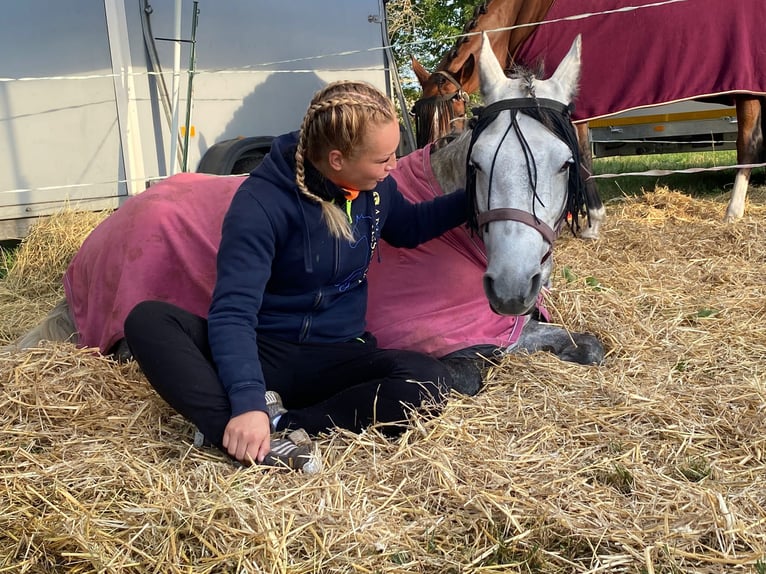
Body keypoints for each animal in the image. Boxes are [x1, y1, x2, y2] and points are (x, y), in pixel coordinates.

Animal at [414, 0, 766, 237]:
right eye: (418, 115)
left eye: (456, 108)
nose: (429, 176)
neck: (526, 18)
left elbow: (581, 158)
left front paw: (593, 222)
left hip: (747, 93)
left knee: (747, 144)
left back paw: (732, 212)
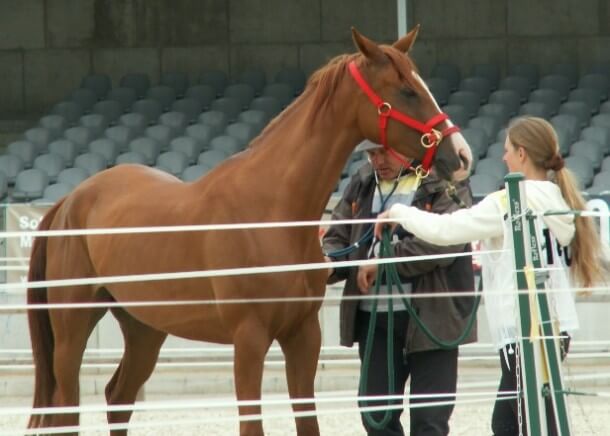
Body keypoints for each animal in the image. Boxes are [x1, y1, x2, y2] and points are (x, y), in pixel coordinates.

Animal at [25, 27, 470, 436]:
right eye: (406, 90)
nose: (461, 155)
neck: (271, 213)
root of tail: (70, 201)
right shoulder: (249, 339)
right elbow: (251, 422)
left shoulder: (303, 336)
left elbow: (307, 419)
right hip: (73, 327)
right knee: (65, 411)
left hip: (144, 329)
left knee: (118, 398)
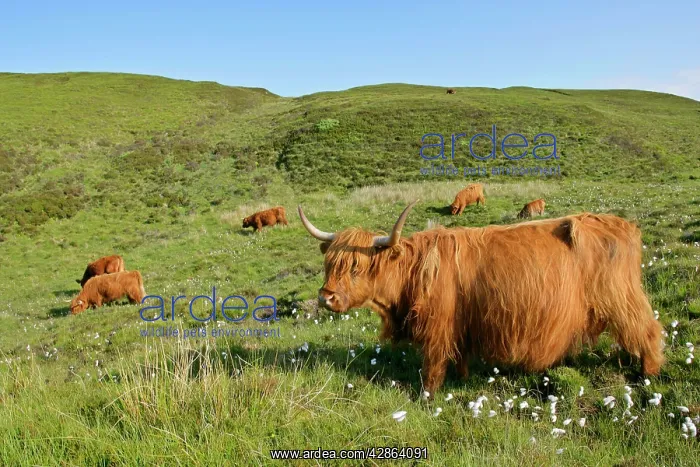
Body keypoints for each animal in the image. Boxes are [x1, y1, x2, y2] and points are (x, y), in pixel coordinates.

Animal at [298, 200, 664, 398]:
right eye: (330, 264)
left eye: (356, 266)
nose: (326, 298)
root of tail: (623, 225)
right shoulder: (461, 324)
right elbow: (459, 356)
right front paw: (461, 379)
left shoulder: (437, 328)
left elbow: (432, 366)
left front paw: (427, 397)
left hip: (622, 299)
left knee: (648, 331)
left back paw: (649, 374)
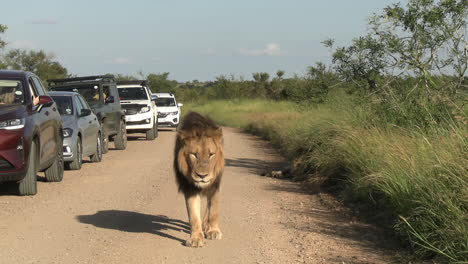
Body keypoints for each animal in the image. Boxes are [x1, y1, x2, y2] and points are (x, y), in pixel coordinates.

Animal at [174, 112, 225, 248]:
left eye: (211, 154)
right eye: (194, 154)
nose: (202, 176)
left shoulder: (215, 186)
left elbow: (214, 210)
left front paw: (213, 231)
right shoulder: (190, 188)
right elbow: (193, 215)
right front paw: (196, 238)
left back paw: (207, 226)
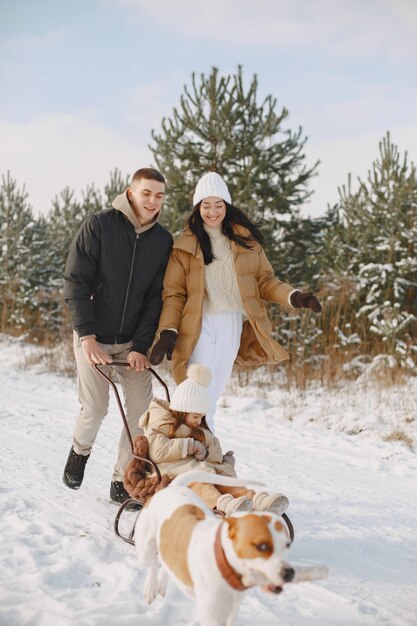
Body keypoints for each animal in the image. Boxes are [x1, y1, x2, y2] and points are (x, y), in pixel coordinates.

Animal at [135, 468, 326, 624]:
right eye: (261, 546)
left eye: (287, 545)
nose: (289, 573)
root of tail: (173, 487)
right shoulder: (211, 614)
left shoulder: (232, 610)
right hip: (144, 546)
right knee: (152, 563)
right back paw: (150, 588)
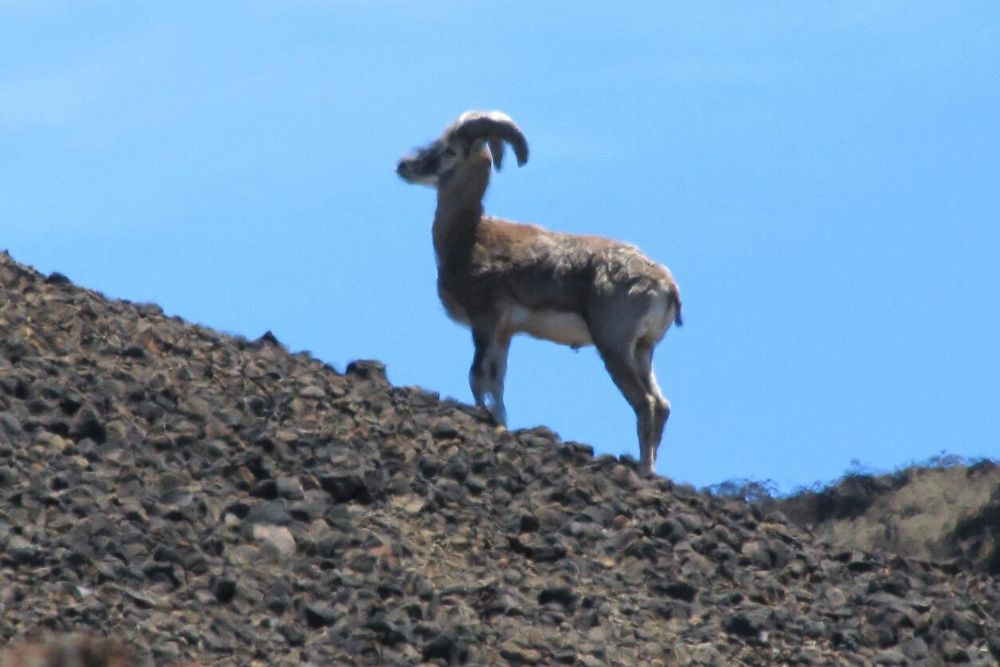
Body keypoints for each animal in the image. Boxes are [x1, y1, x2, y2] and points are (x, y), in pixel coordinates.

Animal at [394, 111, 684, 474]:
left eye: (449, 151)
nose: (404, 165)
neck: (469, 237)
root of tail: (666, 285)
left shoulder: (484, 324)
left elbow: (477, 379)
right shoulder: (504, 335)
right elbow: (497, 385)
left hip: (614, 348)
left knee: (645, 404)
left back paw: (644, 469)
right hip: (643, 351)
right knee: (662, 405)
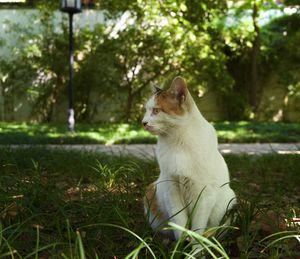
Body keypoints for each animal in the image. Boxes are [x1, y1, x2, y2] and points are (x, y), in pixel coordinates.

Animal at [143, 76, 237, 246]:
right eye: (146, 110)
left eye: (156, 110)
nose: (143, 122)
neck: (177, 144)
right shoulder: (171, 190)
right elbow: (179, 224)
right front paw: (179, 246)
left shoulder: (203, 195)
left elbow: (198, 229)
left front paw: (195, 248)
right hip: (151, 191)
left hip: (229, 200)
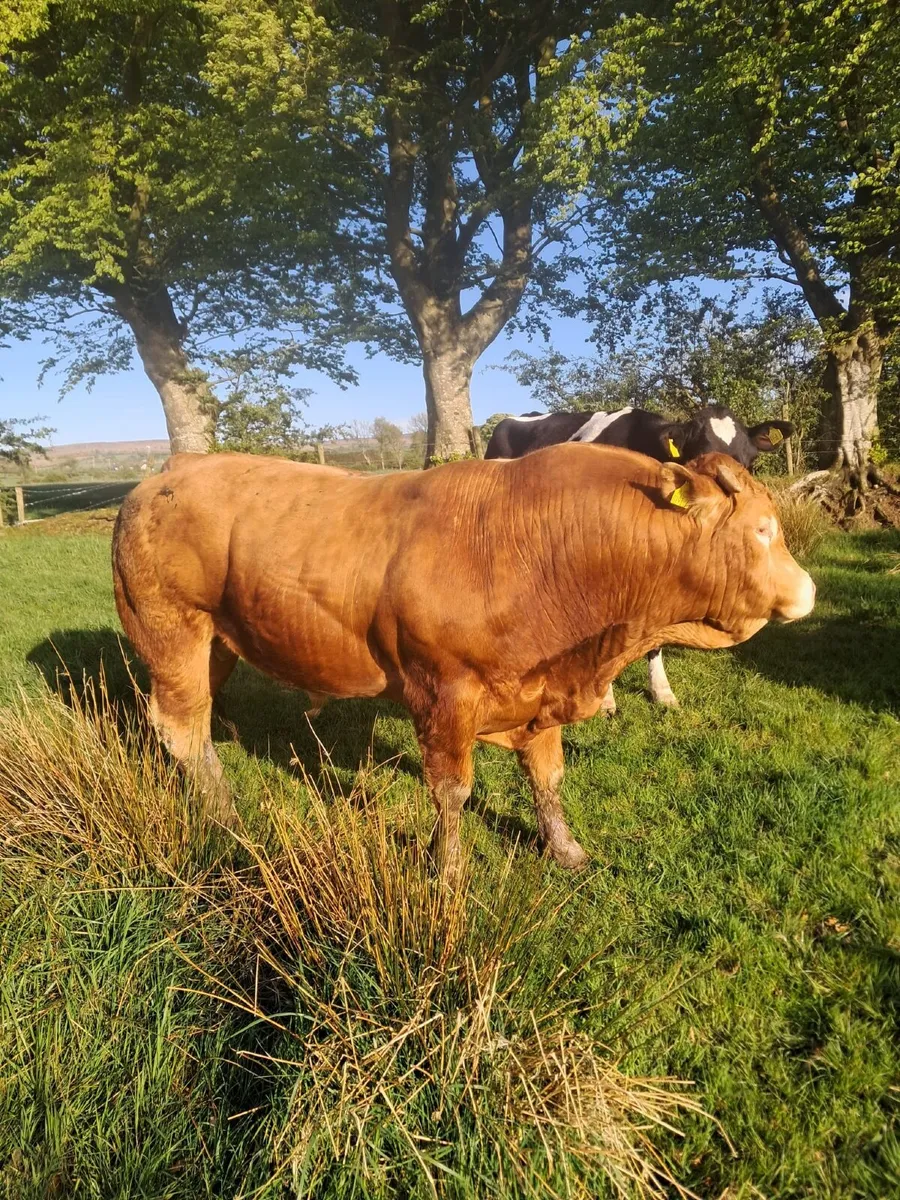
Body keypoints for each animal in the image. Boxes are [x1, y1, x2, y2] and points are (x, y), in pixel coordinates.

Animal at [112, 445, 814, 882]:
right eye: (761, 530)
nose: (807, 591)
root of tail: (173, 469)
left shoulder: (539, 690)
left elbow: (547, 777)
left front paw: (565, 849)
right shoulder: (443, 693)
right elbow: (452, 792)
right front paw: (446, 870)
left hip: (215, 643)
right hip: (171, 632)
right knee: (179, 726)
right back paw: (225, 816)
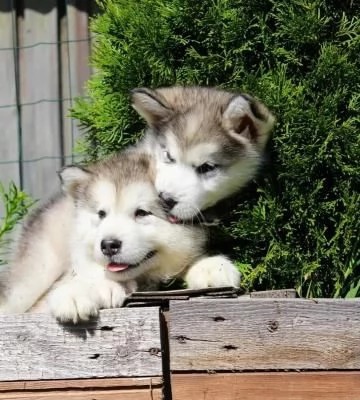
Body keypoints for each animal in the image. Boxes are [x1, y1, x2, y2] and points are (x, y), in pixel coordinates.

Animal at [0, 150, 242, 322]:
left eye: (142, 213)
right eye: (101, 214)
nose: (108, 245)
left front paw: (211, 267)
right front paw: (77, 294)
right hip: (34, 275)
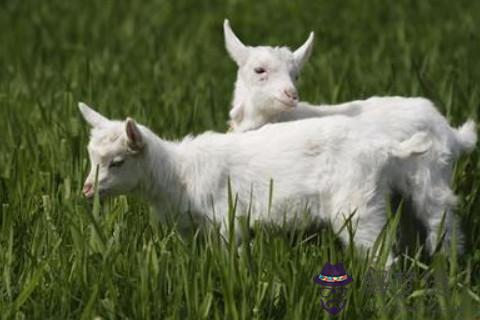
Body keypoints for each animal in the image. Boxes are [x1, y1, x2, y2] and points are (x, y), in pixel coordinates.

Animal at [222, 19, 476, 255]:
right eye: (259, 70)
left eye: (296, 75)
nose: (291, 94)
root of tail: (449, 129)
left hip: (431, 174)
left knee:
.....
**Work required:** Please quote the lines of the material, beginning with the first and ending with the one that contains "left back paw: (207, 226)", exactly as written and without any pictures.

**Written response:**
Body keypoints for each animal in the image. Boxes are [x1, y1, x2, y2] and points are (x, y), in pixel coordinates.

Animal at [414, 0, 766, 237]:
right eye: (418, 115)
left eye: (456, 108)
nose: (429, 176)
neck: (526, 18)
left elbow: (581, 158)
left front paw: (593, 222)
left hip: (747, 93)
left knee: (747, 144)
left back paw: (732, 212)
Body keypoints for each animal in the image. Boxes are [x1, y1, x2, y2] and points are (x, y), in pixel coordinates.

Animal at [25, 27, 470, 436]:
right eye: (406, 90)
nose: (461, 155)
neck: (271, 213)
root of tail: (70, 201)
right shoulder: (249, 339)
right elbow: (251, 422)
left shoulder: (303, 336)
left elbow: (307, 419)
right hip: (73, 327)
right knee: (65, 411)
left hip: (144, 329)
left knee: (118, 398)
Body keypoints for each animal in the image. Boxes are [x1, y1, x2, y2] and points are (x, y), in pixel coordinates.

Animal at [298, 200, 664, 398]:
right eye: (330, 264)
left eye: (356, 266)
nose: (326, 298)
root of tail: (623, 225)
right shoulder: (461, 324)
right elbow: (459, 356)
right front paw: (461, 379)
left shoulder: (437, 328)
left elbow: (432, 366)
left front paw: (427, 397)
left hip: (622, 299)
left knee: (648, 331)
left back paw: (649, 374)
Body keypoints for each animal in the image. Boxes are [x1, y1, x2, y2] and points are (x, y), in pixel coordinates.

Animal at [174, 112, 225, 248]:
left eye: (211, 154)
right eye: (194, 154)
nose: (202, 176)
left shoulder: (215, 186)
left elbow: (214, 210)
left front paw: (213, 231)
right shoulder: (190, 188)
right elbow: (193, 215)
right front paw: (196, 238)
left back paw: (207, 226)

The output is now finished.